Why did the chef choose to feature Scottish salmon ($18) rather than the nearer Atlantic variety, which is also farmed, we ask our server? It’s simply a better quality fish, comes the answer from the kitchen. And yes, it’s excellent — thick and moist, cooked to retain a deep pink in the middle and perfectly partnered with shaved brussels sprouts sauteed in bacon.

A bowl of ricotta gnocchi with swiss chard, raisins and pine nuts is a meld of bitter and sweet ($18, as are all “large” items).

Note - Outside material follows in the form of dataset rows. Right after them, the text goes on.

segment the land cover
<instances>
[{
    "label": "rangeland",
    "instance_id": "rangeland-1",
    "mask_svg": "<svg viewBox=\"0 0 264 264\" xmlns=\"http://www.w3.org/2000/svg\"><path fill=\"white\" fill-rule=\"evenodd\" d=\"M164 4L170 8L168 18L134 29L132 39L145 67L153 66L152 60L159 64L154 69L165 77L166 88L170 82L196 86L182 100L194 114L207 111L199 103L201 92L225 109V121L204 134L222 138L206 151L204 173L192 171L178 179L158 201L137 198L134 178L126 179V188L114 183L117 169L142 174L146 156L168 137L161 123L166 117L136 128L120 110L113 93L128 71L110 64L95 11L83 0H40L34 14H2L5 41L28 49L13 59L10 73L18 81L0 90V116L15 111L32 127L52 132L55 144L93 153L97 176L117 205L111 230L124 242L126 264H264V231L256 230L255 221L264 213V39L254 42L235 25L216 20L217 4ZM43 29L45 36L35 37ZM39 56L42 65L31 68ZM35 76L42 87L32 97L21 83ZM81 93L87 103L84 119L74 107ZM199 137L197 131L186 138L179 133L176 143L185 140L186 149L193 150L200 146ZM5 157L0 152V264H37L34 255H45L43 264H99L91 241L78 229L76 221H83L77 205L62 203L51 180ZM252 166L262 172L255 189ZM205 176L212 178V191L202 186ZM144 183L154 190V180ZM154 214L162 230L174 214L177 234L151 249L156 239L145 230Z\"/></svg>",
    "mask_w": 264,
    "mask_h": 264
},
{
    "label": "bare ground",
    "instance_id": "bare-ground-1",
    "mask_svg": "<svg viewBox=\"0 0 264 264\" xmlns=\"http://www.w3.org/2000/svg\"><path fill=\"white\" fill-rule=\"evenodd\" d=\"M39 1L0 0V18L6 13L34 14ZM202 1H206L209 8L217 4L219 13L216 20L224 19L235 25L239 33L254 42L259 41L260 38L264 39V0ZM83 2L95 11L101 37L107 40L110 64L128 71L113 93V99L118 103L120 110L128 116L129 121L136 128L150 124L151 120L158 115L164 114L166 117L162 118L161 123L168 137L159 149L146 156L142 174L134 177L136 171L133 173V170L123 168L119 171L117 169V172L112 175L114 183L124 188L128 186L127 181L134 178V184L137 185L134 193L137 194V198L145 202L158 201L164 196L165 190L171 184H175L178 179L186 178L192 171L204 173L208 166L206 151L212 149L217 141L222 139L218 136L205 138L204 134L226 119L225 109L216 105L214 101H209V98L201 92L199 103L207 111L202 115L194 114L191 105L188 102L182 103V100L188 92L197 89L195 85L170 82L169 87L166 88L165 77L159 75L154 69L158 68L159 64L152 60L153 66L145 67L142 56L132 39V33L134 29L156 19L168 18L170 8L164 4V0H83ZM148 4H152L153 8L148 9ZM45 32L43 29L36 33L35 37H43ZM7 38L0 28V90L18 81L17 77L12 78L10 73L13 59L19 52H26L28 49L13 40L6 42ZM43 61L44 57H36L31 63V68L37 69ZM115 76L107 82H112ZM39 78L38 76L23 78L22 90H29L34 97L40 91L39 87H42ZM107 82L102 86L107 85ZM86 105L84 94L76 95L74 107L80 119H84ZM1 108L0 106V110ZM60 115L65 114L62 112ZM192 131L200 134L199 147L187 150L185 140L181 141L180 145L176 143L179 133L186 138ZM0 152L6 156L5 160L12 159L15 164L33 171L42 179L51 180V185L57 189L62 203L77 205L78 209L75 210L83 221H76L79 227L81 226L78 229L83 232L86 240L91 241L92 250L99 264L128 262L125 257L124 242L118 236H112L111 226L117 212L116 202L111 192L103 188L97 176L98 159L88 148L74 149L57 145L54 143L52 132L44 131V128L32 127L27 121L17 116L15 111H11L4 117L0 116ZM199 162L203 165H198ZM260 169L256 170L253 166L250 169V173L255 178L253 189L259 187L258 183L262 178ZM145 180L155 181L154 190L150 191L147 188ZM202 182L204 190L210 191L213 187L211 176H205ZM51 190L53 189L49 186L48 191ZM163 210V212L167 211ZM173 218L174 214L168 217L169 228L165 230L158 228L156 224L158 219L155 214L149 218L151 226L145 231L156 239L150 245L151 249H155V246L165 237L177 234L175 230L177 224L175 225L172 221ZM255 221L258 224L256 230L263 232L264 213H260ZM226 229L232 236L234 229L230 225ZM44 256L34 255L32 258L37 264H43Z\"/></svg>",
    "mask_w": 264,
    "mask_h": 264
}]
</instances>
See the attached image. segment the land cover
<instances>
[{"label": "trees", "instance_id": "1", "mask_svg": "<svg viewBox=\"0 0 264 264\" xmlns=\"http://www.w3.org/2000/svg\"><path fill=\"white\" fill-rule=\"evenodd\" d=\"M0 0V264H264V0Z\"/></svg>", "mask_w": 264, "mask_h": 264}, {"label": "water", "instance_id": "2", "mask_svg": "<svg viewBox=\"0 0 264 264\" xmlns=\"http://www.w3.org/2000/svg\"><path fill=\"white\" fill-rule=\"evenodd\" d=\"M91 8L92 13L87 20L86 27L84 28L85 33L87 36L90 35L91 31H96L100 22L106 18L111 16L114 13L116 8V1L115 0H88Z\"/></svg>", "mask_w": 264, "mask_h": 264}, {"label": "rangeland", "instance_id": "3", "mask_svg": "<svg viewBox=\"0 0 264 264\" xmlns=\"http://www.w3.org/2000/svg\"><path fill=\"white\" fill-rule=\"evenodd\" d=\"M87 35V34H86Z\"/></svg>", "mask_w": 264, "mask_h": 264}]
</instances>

A companion’s strip steak with creamed spinach and nutmeg is well-prepared but unexciting, he says, and I agree. But I suspect that’s because it’s a menu item meant to please a hesitant diner more than anything else.

The market fish is cobia from Belize. It’s firm and unflaky, dense enough to be sliced in coin-like sections, beautifully flavored with Meyer lemon and served with couscous. Where did the chef procure it, and is it available to the home cook? Our ever-patient waiter is off to find the answer.

Tonight, every pairing of ingredients, in all categories, is a winner. Portions? Enough to satisfy but not overwhelm. Timing? Not swift, but just what one would expect, considering we are tasting many dishes and the chef needs time to fuss. Presentation? Very attractive, if not high art.

The tables at Bar Lola are arranged fairly close to one another, and if you really listen, you can probably hear a neighbor’s murmurs. (We didn’t, and didn’t.) But somehow the intimate space works, perhaps due to large windows framed by pulled-backed blue curtains, the comfy bar and a half-wall room divider behind which the staff keeps a careful eye on both sides of the house.

The milieu feels elegant and casual at the same time.

On to dessert. The cream puffs, three miniatures to the plate, could use a little more blood orange sabayon. It’s a quibble.

Steamed toffee and date pudding, a dense and sticky-rich square with a toffee crust and sauce, makes us dreamy. (Sweets are $6.)

Two-and-a-half hours fly by. The food transports us, and the expert service never flags.

We notice that very few tables turn over during our stay. Couples and groups linger and converse, apparently as contented as we are. I guess when you’re smitten at hello, it’s hard to say goodbye.

 

Nancy Heiser is a freelance writer and editor who lives near Portland. Her work has appeared in national and regional publications.